Snowflake lets your agent execute SQL statements against Snowflake databases via the SQL API, enabling it to query data, explore schemas, and manage database objects programmatically.

## Setup

1. In Agent Studio, go to **Tools** → **Snowflake** → **Connect**
2. Sign in with your Snowflake account and authorize access
3. Review the requested permissions and click **Allow**

## Available actions

| Action                       | Description                                                                                      |
| ---------------------------- | ------------------------------------------------------------------------------------------------ |
| `SNOWFLAKE__LIST_DATABASES`  | Lists all user-created databases in the connected Snowflake account, excluding system databases. |
| `SNOWFLAKE__SHOW_SCHEMAS`    | Lists all schemas within a specified Snowflake database.                                         |
| `SNOWFLAKE__SHOW_TABLES`     | Lists all tables within a specified schema in a Snowflake database.                              |
| `SNOWFLAKE__DESCRIBE_TABLE`  | Returns the column definitions and structure of a specified Snowflake table.                     |
| `SNOWFLAKE__EXPLORE_COLUMNS` | Retrieves detailed column metadata for a table by querying the INFORMATION\_SCHEMA.COLUMNS view. |
| `SNOWFLAKE__RUN_QUERY`       | Executes any SQL statement, including queries, DDL, and DML, against a Snowflake database.       |

## Adding to an agent

1. Open your agent in **Agent Studio → Agent Builder**
2. Go to **Tools** and enable **Snowflake**
3. Select only the actions your agent needs
4. Set auth mode: **Shared** (agent acts on one account) or **Per-user** (each end-user connects their own account)

## Example use cases

**Automated data reporting**
An agent uses `SNOWFLAKE__RUN_QUERY` to pull sales or usage metrics on a schedule and formats the results into a summary report, removing the need for manual SQL runs.

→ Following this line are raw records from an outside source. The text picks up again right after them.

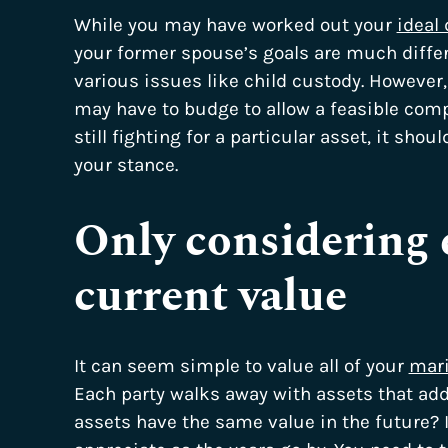
While you may have worked out your
ideal 
your former spouse’s goals are much differen
various issues like child custody. However
may have to budge to allow a feasible com
still fighting for a particular asset, it shou
your stance.
Only considering 
current value
It can seem simple to value all of your
mari
Each party walks away with assets that add
assets have the same value in the future? 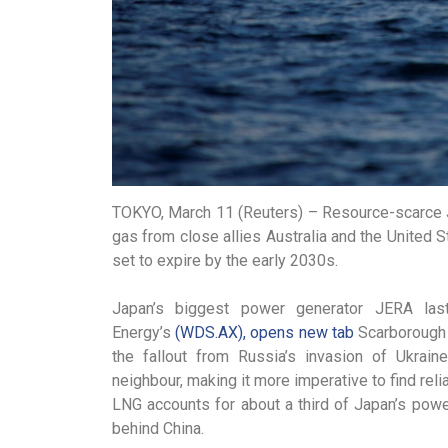
TOKYO, March 11 (Reuters) – Resource-scarce Ja
gas from close allies Australia and the United 
set to expire by the early 2030s.
Japan’s biggest power generator JERA la
Energy’s
(WDS.AX), opens new tab
Scarborough pr
the fallout from Russia’s invasion of Ukrain
neighbour, making it more imperative to find rel
LNG accounts for about a third of Japan’s powe
behind China.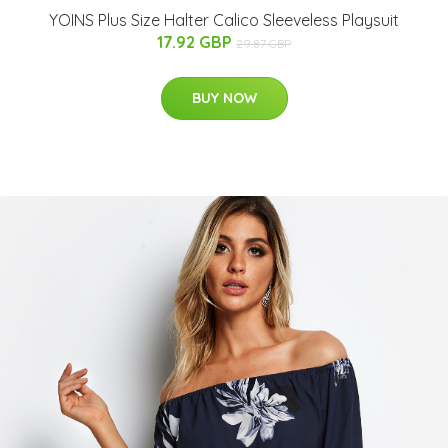
YOINS Plus Size Halter Calico Sleeveless Playsuit
17.92 GBP
29.87 GBP
BUY NOW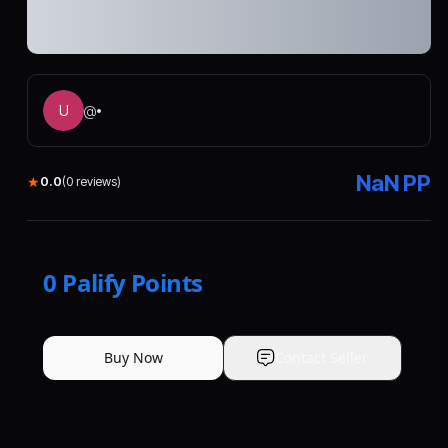
U
@
•
NaN
PP
★
0.0
(
0
reviews)
0
Palify Points
Buy Now
Contact Seller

**Schema discovery for data onboarding**
An agent calls `SNOWFLAKE__LIST_DATABASES`, `SNOWFLAKE__SHOW_SCHEMAS`, and `SNOWFLAKE__SHOW_TABLES` in sequence to map out the full structure of a Snowflake environment, helping new team members or downstream tools understand what data is available.

**Dynamic query generation from natural language**
An agent uses `SNOWFLAKE__DESCRIBE_TABLE` and `SNOWFLAKE__EXPLORE_COLUMNS` to understand a table's structure, then constructs and runs a precise SQL query with `SNOWFLAKE__RUN_QUERY` in response to a plain-English question from the user.